What is the sum and substance of the Socialists’ grievance? They see only evil in what is really good government, and none are so blind as those who will not see.

They claim to be dissatisfied with the existing order of things. But what remedies that are not revolutionary do they prescribe for the cure of existing social and political ills? The fact is that many Socialists at heart are anarchists!

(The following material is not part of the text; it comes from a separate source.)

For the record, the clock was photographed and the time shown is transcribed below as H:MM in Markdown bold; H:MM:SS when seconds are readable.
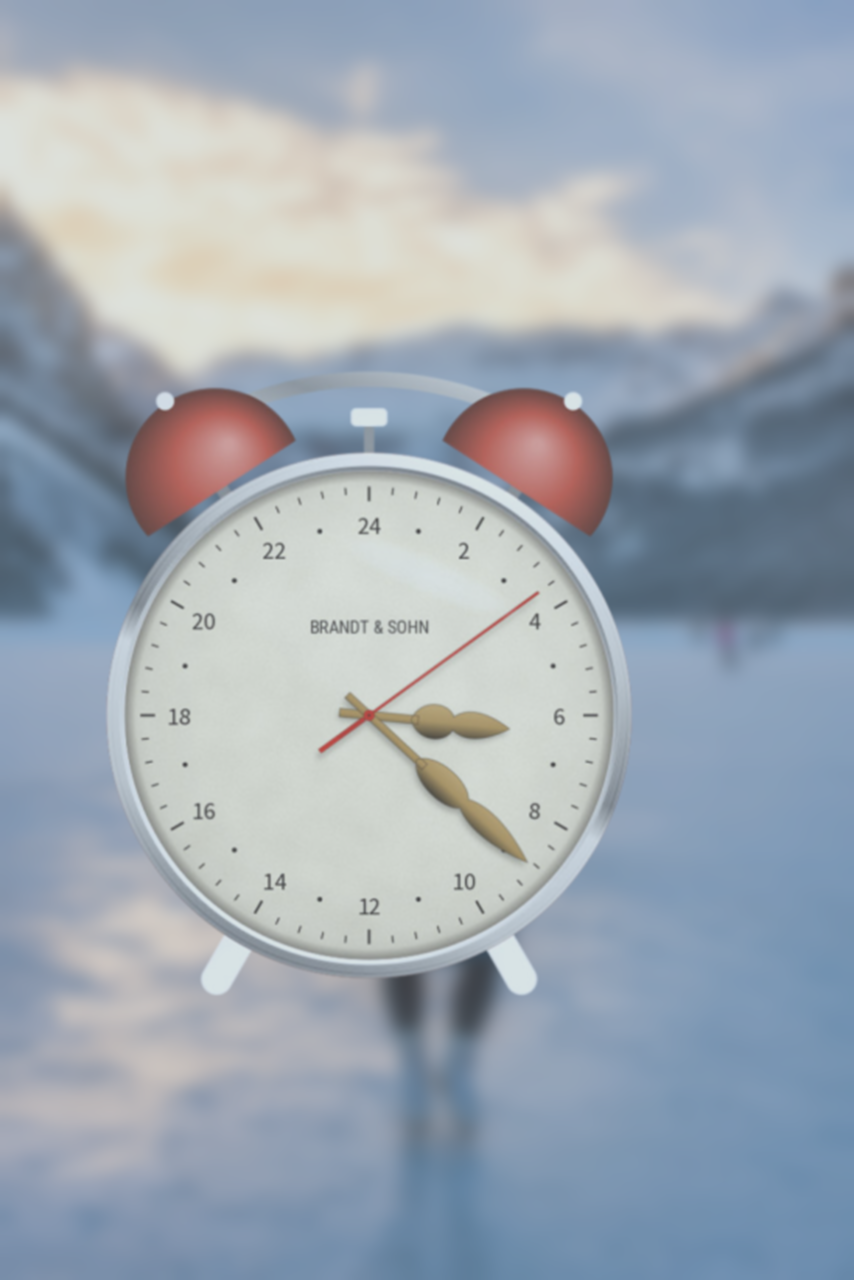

In almost every instance you will find among the rabble at a Socialist meeting some honest but mistaken theorists, who plausibly find fault not only with the conduct of our government, but with the very form of our government itself, and picture, under the delusion they cherish, an utterly impossible Utopia where—

“The people all are blessed

And the weary all have rest.”

These visionaries are reinforced by pretended reformers and professional agitators, often of great persuasive powers, who appeal strongly to the passions and prejudices of the ignorant people of various nationalities who are made to imagine that they are still down-trodden. Here, in my opinion, lies a real menace and danger—that of these people being carried away by the power and passion of such appeals, the inflammatory utterances of reckless demagogues and firebrands. They are the public enemies we have most need to guard against.

The path of safety lies in standing ready to discuss every proposition which they advance, and then refute, with cool reasoning and argument, the fallacy and falsity of their position and the destructive doctrines they teach.

It will also be very noticeable that the people comprising the Socialistic audiences at such meetings are mostly foreigners who, seeking better social and political environments, emigrated to America, a large part of them within the past decade or two. As discontented aliens they become as dangerous as the firebrands they listen to, but there is no spirit of self-sacrifice among them. Moreover, they are slaves to what is worst in Socialism and blind followers of a false god!

That this peculiar condition of things should exist in this country seems almost paradoxical. It is something that a patriotic American cannot tolerate, and mainly an outcome of Russian oppression, imported by those who have fled from it, and who fail to understand or appreciate the new conditions under which they live. We can well understand and appreciate how, in a country ruled by a despot, whose heel of oppression and tyranny is ever on the necks of the down-trodden people, the masses, desiring some measure of free action and equality, would revolt against these conditions, and seek a reorganization of society. They would, naturally, look as far away as they could from such a government of despotism—the only one they had ever known—to the other extreme—an imaginary country where the State should own all the land and capital, employ all the people and divide everything, share and share alike, among the community. Such a government will, of course, never exist. It is simply impossible.

But the spirit of revolt, which, in that case, may be patriotism, becomes ridiculous, and open to the charge of insincerity, when its worst doctrines are transplanted and cultivated upon American soil by our foreign population. When it appears here it is really more like Anarchism than Socialism, and I emphasize this.